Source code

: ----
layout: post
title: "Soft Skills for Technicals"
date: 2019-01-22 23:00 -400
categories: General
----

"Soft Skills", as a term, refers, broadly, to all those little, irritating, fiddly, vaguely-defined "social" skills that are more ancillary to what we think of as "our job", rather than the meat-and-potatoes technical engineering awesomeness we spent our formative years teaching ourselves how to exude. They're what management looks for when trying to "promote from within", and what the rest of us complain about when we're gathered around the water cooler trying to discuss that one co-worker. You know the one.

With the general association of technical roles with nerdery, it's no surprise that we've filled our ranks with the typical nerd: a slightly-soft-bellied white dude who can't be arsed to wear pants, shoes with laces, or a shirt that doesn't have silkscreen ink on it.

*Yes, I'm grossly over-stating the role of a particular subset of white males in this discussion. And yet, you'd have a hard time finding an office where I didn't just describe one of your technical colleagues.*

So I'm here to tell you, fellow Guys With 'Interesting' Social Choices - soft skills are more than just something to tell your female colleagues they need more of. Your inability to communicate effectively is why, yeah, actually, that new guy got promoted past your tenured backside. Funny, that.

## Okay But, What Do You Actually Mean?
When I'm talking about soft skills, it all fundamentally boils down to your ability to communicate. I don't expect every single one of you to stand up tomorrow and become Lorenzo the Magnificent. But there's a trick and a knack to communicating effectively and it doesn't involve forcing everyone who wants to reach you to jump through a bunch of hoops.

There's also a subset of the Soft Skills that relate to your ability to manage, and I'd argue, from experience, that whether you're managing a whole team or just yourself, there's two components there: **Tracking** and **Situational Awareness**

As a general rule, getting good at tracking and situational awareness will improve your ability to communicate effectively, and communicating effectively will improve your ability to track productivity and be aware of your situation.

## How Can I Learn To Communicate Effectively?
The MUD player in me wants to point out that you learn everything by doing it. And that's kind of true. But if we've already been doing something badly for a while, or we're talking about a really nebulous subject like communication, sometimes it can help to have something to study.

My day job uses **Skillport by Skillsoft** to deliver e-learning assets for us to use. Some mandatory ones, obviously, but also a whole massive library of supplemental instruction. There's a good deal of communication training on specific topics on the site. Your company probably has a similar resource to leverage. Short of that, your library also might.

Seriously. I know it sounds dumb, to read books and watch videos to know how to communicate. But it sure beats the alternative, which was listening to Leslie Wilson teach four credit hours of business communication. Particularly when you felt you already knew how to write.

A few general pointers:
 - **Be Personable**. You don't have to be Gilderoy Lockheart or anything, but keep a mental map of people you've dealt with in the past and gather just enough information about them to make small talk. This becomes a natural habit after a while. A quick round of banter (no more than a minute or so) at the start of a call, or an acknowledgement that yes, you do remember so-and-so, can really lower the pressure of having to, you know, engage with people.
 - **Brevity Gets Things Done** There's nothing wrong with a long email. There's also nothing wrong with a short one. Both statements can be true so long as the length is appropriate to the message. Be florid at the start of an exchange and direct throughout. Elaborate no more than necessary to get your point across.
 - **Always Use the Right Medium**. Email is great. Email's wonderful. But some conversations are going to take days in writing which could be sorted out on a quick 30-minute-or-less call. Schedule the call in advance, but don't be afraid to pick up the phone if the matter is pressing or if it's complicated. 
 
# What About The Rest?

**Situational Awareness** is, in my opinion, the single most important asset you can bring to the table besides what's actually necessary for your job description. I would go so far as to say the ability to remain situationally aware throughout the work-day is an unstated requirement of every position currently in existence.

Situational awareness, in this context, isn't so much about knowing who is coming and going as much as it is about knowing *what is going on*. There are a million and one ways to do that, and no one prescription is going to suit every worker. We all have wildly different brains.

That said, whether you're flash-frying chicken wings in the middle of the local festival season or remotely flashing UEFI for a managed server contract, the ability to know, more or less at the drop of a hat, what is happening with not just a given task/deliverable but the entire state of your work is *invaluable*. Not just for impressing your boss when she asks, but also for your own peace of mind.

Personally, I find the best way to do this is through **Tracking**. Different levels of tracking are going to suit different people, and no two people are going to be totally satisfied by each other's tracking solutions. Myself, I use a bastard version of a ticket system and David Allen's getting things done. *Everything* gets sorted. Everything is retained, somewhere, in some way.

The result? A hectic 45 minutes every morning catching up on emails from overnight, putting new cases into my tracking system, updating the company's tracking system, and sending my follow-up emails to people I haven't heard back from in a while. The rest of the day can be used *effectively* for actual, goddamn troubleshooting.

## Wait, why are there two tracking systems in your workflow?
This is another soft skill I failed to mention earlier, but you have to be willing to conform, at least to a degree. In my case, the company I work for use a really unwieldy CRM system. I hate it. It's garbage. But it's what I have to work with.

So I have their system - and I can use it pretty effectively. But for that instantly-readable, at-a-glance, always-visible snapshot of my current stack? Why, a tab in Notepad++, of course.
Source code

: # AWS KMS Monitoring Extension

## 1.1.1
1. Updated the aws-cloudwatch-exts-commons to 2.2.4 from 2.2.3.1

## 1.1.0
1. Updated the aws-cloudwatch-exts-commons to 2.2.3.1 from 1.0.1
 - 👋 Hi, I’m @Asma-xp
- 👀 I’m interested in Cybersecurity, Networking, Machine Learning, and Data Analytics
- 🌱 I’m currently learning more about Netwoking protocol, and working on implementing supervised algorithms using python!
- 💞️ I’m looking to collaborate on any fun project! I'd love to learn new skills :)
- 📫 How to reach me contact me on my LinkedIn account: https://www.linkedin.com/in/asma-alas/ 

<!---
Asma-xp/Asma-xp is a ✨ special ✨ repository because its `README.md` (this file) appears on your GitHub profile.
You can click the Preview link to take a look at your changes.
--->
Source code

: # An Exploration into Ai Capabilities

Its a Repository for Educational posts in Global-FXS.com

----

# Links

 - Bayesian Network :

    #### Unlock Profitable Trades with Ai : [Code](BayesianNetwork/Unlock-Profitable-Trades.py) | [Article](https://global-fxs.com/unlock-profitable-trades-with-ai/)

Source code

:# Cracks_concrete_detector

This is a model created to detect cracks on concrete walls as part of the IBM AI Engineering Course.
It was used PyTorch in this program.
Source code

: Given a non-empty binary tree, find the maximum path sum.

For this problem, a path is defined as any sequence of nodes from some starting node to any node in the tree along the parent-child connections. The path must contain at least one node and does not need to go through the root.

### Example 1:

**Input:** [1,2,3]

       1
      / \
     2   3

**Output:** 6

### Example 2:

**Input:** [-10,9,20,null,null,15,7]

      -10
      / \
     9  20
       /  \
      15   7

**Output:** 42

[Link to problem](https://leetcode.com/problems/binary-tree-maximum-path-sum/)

════════════════════

Pull out each line of the listing above that contains the string "subset". Case matters.

*Yes, I'm grossly over-stating the role of a particular subset of white males in this discussion. And yet, you'd have a hard time finding an office where I didn't just describe one of your technical colleagues.*
There's also a subset of the Soft Skills that relate to your ability to manage, and I'd argue, from experience, that whether you're managing a whole team or just yourself, there's two components there: **Tracking** and **Situational Awareness**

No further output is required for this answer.